The MESS artificial finality curve means that the amount of hashing power an attacker must provide to achieve adoption by existing nodes on the network grows dramatically with longer reorganizations. The following table shows the finality threshold at several different points in time. In order to be successful in executing a reorg for the specified amount of time, an attacker must be able to sustain the hashing power greater than the rest of the network times the finality threshold for the duration of the attack.

Under this model the hashing power required for an attack is multiplied by the finality threshold relative to the cost required for an attack absent MESS.

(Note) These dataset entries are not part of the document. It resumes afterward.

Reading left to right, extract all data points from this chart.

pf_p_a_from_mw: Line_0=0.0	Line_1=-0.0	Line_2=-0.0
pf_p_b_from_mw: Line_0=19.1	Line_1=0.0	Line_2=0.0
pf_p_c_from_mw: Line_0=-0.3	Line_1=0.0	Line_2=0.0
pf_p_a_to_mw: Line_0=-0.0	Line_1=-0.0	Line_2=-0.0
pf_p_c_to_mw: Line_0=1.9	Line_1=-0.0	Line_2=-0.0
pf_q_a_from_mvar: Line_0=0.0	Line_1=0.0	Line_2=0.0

The cost of executing an attack in dollar terms can be represented as:

H n * F D * D * C

Where:

● H n : The hashing power of the network

● F D : The finality threshold for a given duration

● D: The duration

● C: The cost per second of hashing power1

Organizations such as exchanges that are relying on finality can generally assume that an attacker won’t spend more money executing an attack than the value of the transaction they are trying to revert. Thus if a transaction is valued at $100,000, the transaction can be assumed to be approximately final when D grows high enough that H n * F D * D * C exceeds $100,000. So if H n = 1.98 TH/s, and and C = $2,000 TH/s/hour, then a $100,000 transaction can be assumed to be finalized after 9,116 seconds (2.53 hours), as beyond that point sustaining an attack will cost more than the doublespent transaction is worth.(2) A $1,000,000 transaction can be considered final after 29,326 seconds, or 8.15 hours under the same formula. It’s worth noting that there are several other factors impacting the total cost of a double spend; mining rewards can help offset the costs, while news of a successful attack may impact the price of the doublespent tokens and reduce the reward. These factors are harder to work into a simple equation, but organizations relying on finality may want to pad estimates to account for these variables.

(1) For this formula, we assume a static price for hashing power. In practice, hashing power is sold on a market place, and each additional unit of hashing power is likely to be more expensive than the last.
(2) It should be noted that attackers may revert multiple transactions with a single double spend attack, so exchanges should be cognizant of their total outstanding exposure, not just the exposure created by individual transactions.

Conclusion

The implementation of MESS raises the cost of executing a successful double spend attack in a manner that is both significant and predictable, giving organizations confidence in their reliance on the Ethereum Classic Chain. The July 31st attack had a duration of 12 hours; if MESS had been in place the attacker would have required 31 times more hashing power than they needed for the original attack. Bitquery estimated that the attack cost $192,000, and that they likely doublespent $5.6 million worth of ETC. Assuming the attacker had been able to acquire 31x more hashing power at the same price point, the attack would have cost $5.9 million to execute, so the attacker would have had a net loss. In practice, each additional unit of hashing power gets more expensive, so even if the market could provide 31x more hashing power (which does not appear to be the case), it would have been at a much steeper price point.

The impact that MESS has on the cost of executing attacks is substantial enough to make large attacks impractical, and gives organizations like exchanges a simple formula for evaluating their risk tolerance, allowing them to continue supporting ETC within timeframes that are practical for conducting business.